Opinión

Japoína

Sergio Noe

Sergio Noe Por Sergio Noe
El costo social de la corrupción en Paraguay es quizás incalculable. Sin embargo, recientes estimaciones de la Contraloría General de la República, con base en datos del 2019, cotizan en unos USD 6 millones. Si ese monto se hubiera destinado a salud, se podría haber comprado 796.912 dosis de vacunas contra la hepatitis A, o bien, invertir en 1.343 camas eléctricas de uso hospitalario, según la misma fuente.

Por el mismo monto del perjuicio patrimonial al Estado también se pudo destinar, en el área de educación, a comprar 3.897.149 raciones de almuerzo escolar, o bien, a construir 1.396 espacios educativos para la primera infancia. En el área de seguridad, por el monto defraudado, se podrían comprar 289 camiones para patrulleras de la Policía, o 32.707 motocicletas, según la Contraloría.

Si jugamos un poco con los números, para lograr ganar honestamente ese monto con un salario mínimo paraguayo (unos USD 315), fácilmente se necesitarían nacer y resucitar 22 veces o vivir cerca de 15 siglos, o simplemente, haber nacido en el año 421 cuando Constancio III era emperador del Imperio Romano de Occidente.
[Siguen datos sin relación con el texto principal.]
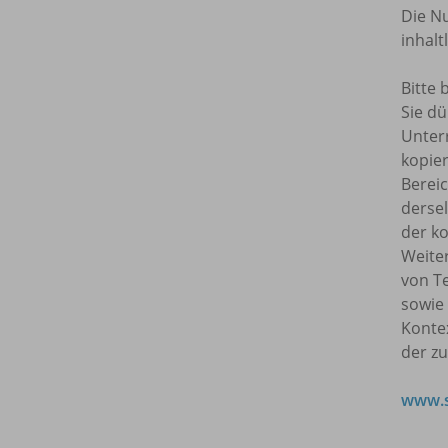
Die Nu
inhal
Bitte 
Sie dü
Unterr
kopie
Bereic
dersel
der ko
Weite
von T
sowie
Kontex
der z
www.s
En tanto, si queremos ganar la friolera suma de USD 362 millones, el equivalente a la fortuna del ex presidente Horacio Cartes, según datos de su declaración jurada revelados por la Contraloría, se necesitaría multiplicar 59 veces el costo de la corrupción social en Paraguay.

Es decir, para alcanzar ese caudal monetario del ex mandatario se necesitaría –ganando un salario mínimo– haber nacido unos 10.000 años atrás, en la era dominada por el Homo neanderthalensis, cuyas características físicas eran más robustas que las del hombre moderno, con tórax y cadera anchos, extremidades cortas, y una capacidad craneal media más grande que la del Homo sapiens sapiens, según revelan los expertos en genética histórica.

En cambio, para ganar unos USD 130.000, que sería la fortuna del cuestionado líder opositor Efraín Alegre –según su declaración jurada revelada por la Contraloría–, se requeriría trabajar unos 34 años considerando el salario actual.

Algunos me podrían acusar que invento cifras y me detengo en comparaciones quizás odiosas. Aclaro que me remito a documentaciones existentes y los cálculos provienen de mi inventiva basada en operaciones de división de la aritmética simple, al alcance de cualquiera.

Ante estos hechos, el mismo presidente de la República, nuestro queridísimo y churrísimo (según una diputada) Mario Abdo Benítez, dijo que justamente no lee las noticias por “salud mental”. Es decir, quizás ni se enteró que el Estado, bajo su gestión, durante el 2019 perdió cerca de USD 6 millones o más en hechos de corrupción, según la Contraloría.

Muchos políticos pareciera ser que viven en una burbuja, o simplemente aplican la ley del ñembotavy (desentendidos) ante una realidad tristemente injusta para millones de paraguayos.

Por su parte, la Justicia pareciera ser ciega, sorda y muda, incluso hasta complaciente y cómplice con la corrupción, ya que su inacción contra este flagelo es manifiesta, y ni qué decir en investigar las grandes fortunas que se mueven en torno a un grupo de empresarios, amigos del poder, que quizás no supera la quincena, donde no solo figuran políticos, sino también los denominados señores feudales de la “patria contratista”.

Ante todos estos hechos de corrupción que representan una afrenta y una burla a los paraguayos, popularmente podríamos reaccionar diciendo: “Dejémonos de joder o abandonemos la tontería”. Esa sería la traducción aproximada de la tan gastada palabra guaraní japoína, que literalmente significa “soltemos o tiremos”, y que denota ese rechazo manifiesto ante dichos o conductas que no son de nuestro agrado.

Y yo me pregunto y les pregunto: ¿Con qué expresión en guaraní le contestarías al presidente ante su actuar? Yo me remitiría únicamente, como miles de paraguayos, al título de este artículo: “Japoína”.